Mauro Bertini: a 75 anni, per effetto dell’insipienza della maggioranza, riesce ancora a monopolizzare i lavori. Lo fa con la complicità di un presidente dell’assise, Mimmo Paragliola, che gli dà la parola tre-quattro volte e ogni volta per 10-15 minuti. Tira fuori dal cilindro addirittura il nome di Marone, avvocato che il Comune di Marano sta ancora pagando (profumatamente) per le prestazioni professionali di qualche anno fa. Voto 2 per il contenuto delle sue proposte, a molti apparse border line. Voto 7+ perché ancora oggi sarebbe capace di vendere un igloo a un eschimese.

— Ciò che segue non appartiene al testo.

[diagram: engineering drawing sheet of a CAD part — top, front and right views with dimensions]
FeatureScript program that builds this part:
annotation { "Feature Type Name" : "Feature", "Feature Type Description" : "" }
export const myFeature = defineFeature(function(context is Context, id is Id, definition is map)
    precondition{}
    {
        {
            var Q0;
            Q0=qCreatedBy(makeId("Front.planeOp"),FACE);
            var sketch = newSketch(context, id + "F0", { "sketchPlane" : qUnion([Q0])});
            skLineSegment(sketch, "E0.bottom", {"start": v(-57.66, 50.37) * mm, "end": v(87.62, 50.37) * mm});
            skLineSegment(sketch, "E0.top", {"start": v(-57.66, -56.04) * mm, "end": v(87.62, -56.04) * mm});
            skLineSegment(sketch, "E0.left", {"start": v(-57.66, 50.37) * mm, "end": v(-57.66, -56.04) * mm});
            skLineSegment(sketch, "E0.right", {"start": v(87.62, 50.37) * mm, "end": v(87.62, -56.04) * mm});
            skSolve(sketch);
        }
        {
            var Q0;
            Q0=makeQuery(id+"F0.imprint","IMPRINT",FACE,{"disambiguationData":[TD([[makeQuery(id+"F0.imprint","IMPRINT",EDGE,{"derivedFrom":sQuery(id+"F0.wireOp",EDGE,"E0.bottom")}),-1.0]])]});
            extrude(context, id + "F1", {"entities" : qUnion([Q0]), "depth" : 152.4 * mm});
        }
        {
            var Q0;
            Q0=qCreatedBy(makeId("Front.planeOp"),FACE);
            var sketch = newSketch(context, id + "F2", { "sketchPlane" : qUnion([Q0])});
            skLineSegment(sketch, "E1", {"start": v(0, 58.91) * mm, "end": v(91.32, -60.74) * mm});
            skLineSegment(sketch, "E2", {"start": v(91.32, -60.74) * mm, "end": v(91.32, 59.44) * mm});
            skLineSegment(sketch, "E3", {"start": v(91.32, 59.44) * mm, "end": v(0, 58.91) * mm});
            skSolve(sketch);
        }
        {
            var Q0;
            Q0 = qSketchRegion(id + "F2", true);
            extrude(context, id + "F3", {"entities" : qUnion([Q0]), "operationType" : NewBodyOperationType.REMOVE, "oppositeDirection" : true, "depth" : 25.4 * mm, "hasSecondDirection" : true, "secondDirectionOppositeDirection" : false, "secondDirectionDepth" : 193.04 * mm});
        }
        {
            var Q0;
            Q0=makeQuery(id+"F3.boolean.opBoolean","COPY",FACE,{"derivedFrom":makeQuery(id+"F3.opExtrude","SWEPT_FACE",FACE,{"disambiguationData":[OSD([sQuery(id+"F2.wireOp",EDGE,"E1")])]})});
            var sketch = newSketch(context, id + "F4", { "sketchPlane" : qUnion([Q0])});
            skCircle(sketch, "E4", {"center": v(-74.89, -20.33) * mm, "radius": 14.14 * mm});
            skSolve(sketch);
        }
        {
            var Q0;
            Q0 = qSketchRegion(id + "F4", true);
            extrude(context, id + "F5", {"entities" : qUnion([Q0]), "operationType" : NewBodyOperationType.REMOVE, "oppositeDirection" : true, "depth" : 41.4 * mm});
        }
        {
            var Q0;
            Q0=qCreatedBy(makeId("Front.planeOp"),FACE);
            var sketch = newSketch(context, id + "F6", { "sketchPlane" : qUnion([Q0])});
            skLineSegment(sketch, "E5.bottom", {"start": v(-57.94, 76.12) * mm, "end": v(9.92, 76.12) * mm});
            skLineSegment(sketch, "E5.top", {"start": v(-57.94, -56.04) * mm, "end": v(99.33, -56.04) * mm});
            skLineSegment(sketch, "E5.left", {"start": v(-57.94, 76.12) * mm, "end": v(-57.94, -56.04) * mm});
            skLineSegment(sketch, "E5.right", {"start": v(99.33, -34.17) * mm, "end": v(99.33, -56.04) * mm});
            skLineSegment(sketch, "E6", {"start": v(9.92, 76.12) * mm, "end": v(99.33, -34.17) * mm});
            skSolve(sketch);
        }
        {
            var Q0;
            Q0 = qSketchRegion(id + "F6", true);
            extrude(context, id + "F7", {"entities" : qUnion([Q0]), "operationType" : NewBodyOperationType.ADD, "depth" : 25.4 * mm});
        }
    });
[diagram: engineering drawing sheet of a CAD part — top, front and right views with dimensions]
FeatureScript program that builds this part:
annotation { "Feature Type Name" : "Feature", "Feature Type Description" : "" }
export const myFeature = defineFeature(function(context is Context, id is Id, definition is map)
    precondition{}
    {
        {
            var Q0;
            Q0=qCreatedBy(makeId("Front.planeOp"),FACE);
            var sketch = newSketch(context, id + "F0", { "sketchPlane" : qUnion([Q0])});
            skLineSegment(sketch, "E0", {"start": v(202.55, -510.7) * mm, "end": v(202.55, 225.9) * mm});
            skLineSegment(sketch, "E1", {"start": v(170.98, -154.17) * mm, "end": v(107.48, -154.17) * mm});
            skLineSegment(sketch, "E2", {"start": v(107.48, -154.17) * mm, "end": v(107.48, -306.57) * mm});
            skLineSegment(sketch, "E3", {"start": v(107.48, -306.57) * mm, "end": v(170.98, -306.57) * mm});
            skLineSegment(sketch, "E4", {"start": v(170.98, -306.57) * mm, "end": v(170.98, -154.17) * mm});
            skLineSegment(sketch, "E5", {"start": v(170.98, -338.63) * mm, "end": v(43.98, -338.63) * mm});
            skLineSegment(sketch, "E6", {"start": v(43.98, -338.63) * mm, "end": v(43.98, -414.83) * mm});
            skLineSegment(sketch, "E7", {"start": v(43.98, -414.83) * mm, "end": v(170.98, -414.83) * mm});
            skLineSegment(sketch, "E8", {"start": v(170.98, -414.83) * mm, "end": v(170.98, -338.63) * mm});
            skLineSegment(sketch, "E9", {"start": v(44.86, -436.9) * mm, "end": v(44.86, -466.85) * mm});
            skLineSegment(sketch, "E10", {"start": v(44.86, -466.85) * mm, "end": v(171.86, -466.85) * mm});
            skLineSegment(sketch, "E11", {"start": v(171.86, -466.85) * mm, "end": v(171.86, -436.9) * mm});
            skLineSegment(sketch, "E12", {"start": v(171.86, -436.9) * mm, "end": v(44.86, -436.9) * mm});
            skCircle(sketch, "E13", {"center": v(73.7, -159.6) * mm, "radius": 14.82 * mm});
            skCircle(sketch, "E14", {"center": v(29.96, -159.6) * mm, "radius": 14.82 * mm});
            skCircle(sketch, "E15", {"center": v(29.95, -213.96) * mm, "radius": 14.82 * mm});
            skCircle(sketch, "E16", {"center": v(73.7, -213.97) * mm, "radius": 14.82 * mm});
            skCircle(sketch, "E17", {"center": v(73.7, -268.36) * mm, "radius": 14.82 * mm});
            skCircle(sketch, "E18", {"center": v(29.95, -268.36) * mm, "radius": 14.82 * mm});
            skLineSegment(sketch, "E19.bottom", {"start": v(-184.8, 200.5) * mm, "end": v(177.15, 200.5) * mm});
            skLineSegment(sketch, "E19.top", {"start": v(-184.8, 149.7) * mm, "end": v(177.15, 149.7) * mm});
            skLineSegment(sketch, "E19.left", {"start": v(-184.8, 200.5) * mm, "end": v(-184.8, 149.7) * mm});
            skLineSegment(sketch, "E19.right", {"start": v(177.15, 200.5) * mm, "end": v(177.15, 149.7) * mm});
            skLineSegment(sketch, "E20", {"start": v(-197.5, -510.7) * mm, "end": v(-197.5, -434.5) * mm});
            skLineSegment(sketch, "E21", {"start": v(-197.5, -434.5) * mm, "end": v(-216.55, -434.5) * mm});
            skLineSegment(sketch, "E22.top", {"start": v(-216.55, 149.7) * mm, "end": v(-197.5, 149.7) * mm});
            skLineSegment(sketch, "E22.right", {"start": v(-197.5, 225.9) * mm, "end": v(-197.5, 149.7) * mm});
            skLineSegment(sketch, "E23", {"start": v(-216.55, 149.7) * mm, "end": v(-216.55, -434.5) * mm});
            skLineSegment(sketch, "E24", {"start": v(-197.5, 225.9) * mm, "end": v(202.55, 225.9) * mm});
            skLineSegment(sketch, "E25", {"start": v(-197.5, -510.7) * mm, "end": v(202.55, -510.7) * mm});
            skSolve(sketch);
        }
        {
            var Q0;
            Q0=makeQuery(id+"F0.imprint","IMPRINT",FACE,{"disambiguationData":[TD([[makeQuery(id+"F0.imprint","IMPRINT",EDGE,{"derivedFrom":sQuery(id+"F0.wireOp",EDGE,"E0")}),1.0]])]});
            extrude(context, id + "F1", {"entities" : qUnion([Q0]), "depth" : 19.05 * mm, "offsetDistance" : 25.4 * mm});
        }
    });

Teresa Giaccio: stucchevole il suo continuo riferimento all’operato degli ex commissari, che lei ritiene essere il grande male di Marano. I commissari, cara Giaccio, hanno fatto cose buone (canoni idrici, strade, abusi edilizi e commerciali) e cose meno buone, soprattutto sul fronte del personale comunale. Continuare a demonizzarli, però, non fa onore alla sua esperienza e qualità politica. Il marcio di Marano è ben altro: qualche politico, qualche dipendente comunale, i camorristi e i signori del mattone. Voto 4.

Enzina Carandente: cerca di difendersi dagli attacchi, dalle punzecchiature di chi le ricorda che annunciò al globo che il Comune aveva individuato una soluzione alternativa a quella paventata dai commissari. Ci mette la faccia, risponde e questo gli va riconosciuto. Ma deve crescere, Enzina, e decidere da grande cosa fare. Voto 5–.

Mimmo Paragliola: gestisce il consiglio comunale e scontenta tutti: maggioranza e opposizione. Alla fine esplode, stremato dalle richieste e dalle critiche mosse anche dai suoi, e manda a quel paese in mondovisione l’assessore D’Alterio. Voto 4,5.

Francesco Taglialatela e Rodolfo Visconti: Se avessero parlato chiaro, fin da subito, con gli operatori del mercato, forse oggi non saremmo a questo. Hanno modificato piani e progetti in corso d’opera, comprendendo che un ente reduce da uno scioglimento per camorra non può produrre atti e procedure con la leggerezza tipica degli anni Ottanta e Novanta. Voto 4- per la prima parte. Voto 6,5 per il ravvedimento (forse) in corso d’opera. Il sindaco, inoltre, dovrebbe essere più deciso e più esaustivo nelle risposte.

Pasquale Albano. La mette sul piano tecnico, snocciola qualche dato, a suo dire impreciso, contenuto nella delibera di giunta. Pertinente qualche osservazione, ma troppo vago sul piano politico e un po’ troppo tendente al politichese. Voto 5.